_WHAT YOU NEED TO DO_
Extract the material from the line that contains "How many data points are less than 660?" through the line that contains "What is the difference between the maximum", and repeat those lines exactly, with both of those lines included.
***** PROVIDED RECORDS *****
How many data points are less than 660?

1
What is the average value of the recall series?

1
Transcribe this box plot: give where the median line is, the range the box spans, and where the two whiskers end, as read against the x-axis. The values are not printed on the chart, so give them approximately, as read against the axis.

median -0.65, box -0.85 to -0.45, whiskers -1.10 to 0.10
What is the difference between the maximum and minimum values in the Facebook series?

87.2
*****
***** PROVIDED RECORDS *****
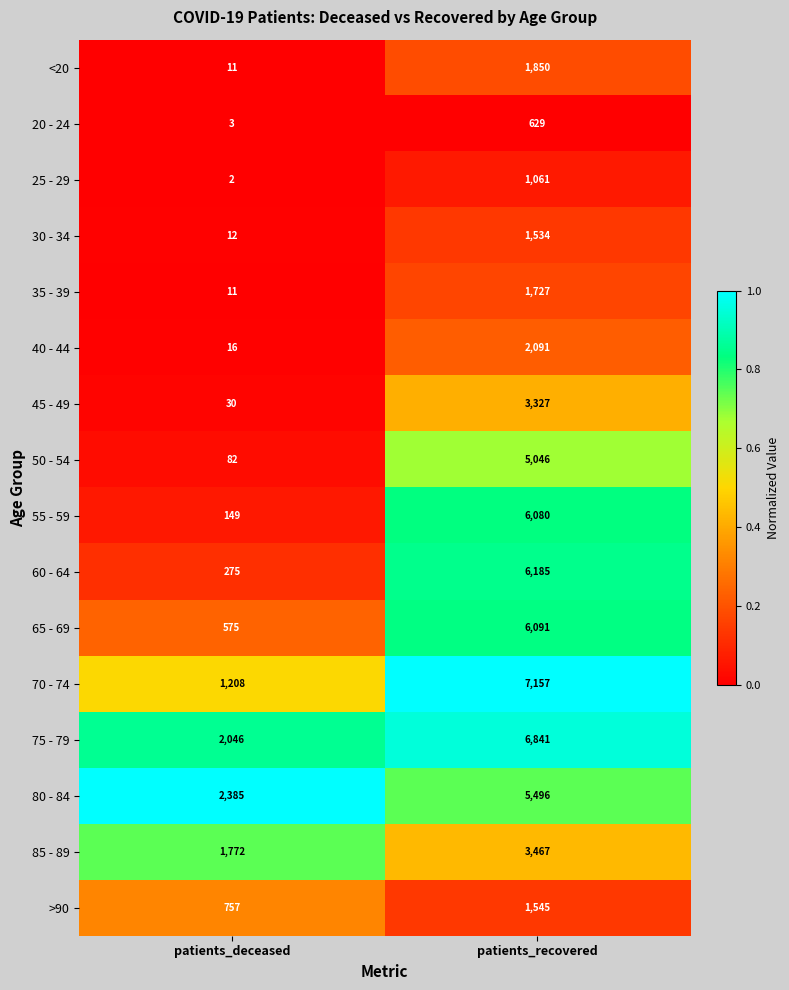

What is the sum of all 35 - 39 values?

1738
*****
***** PROVIDED RECORDS *****
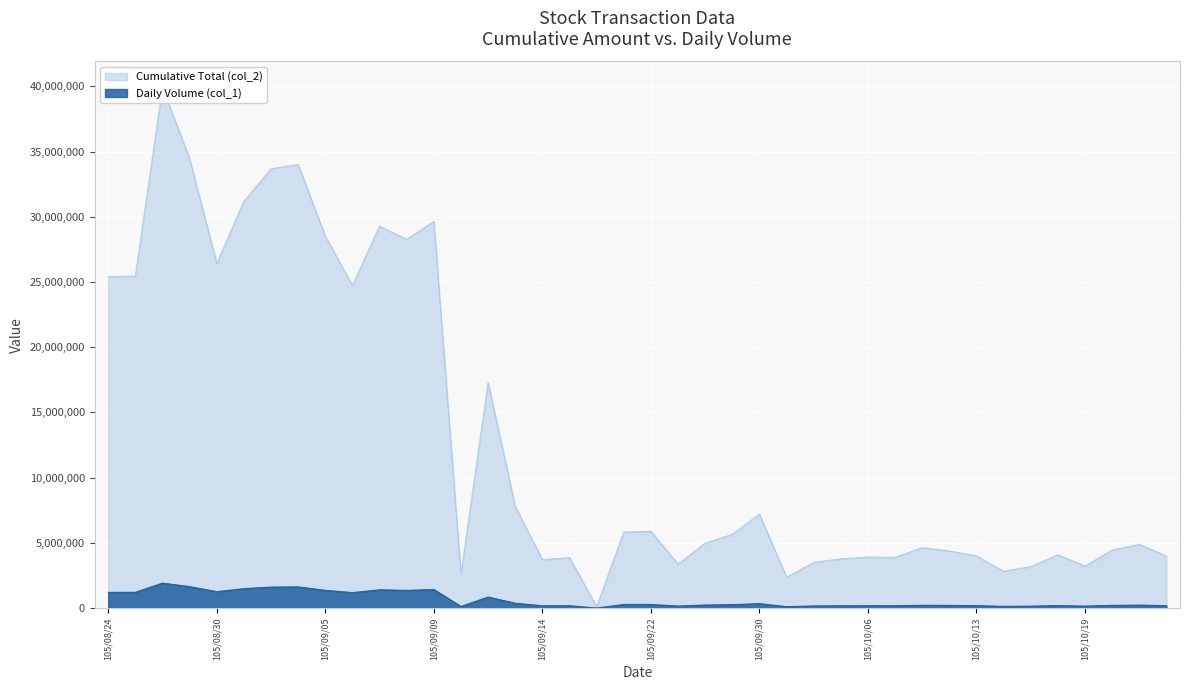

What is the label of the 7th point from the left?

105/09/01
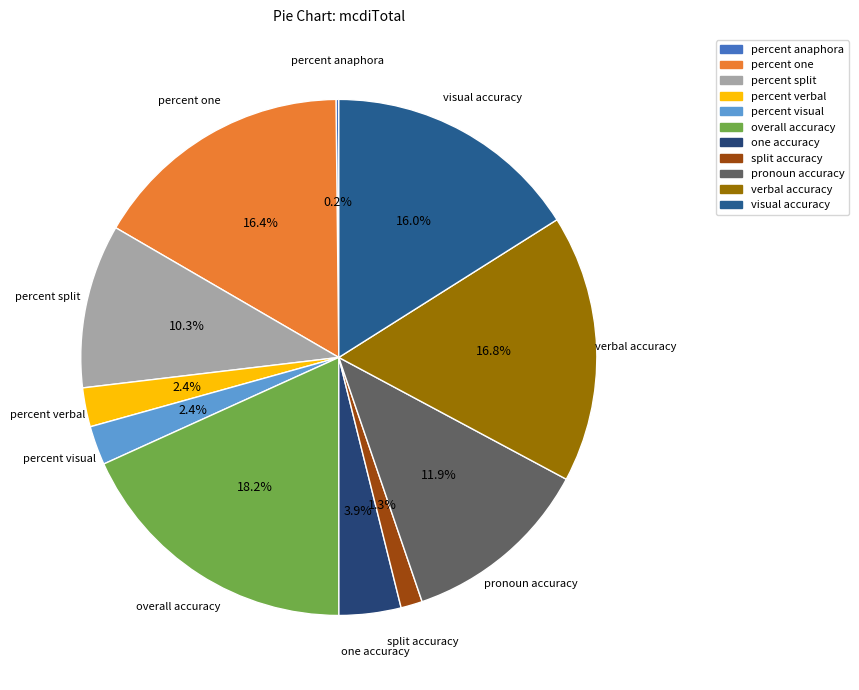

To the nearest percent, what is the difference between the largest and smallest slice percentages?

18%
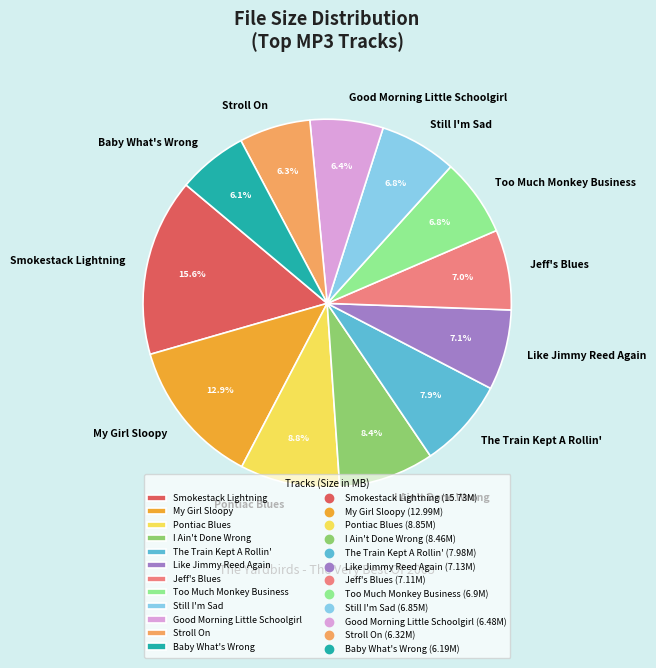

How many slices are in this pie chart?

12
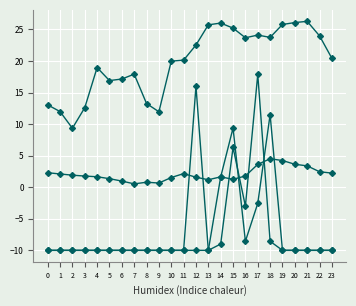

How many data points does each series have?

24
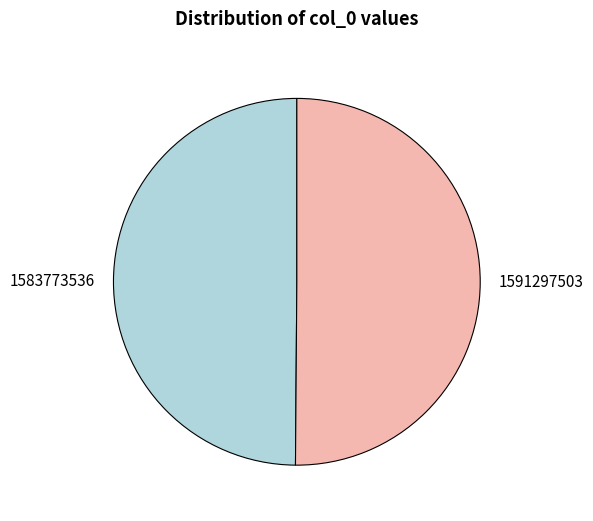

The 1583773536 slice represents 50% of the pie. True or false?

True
*****
_WRITTEN REPLY_
How many data points are less than 660?

1
What is the average value of the recall series?

1
Transcribe this box plot: give where the median line is, the range the box spans, and where the two whiskers end, as read against the x-axis. The values are not printed on the chart, so give them approximately, as read against the axis.

median -0.65, box -0.85 to -0.45, whiskers -1.10 to 0.10
What is the difference between the maximum and minimum values in the Facebook series?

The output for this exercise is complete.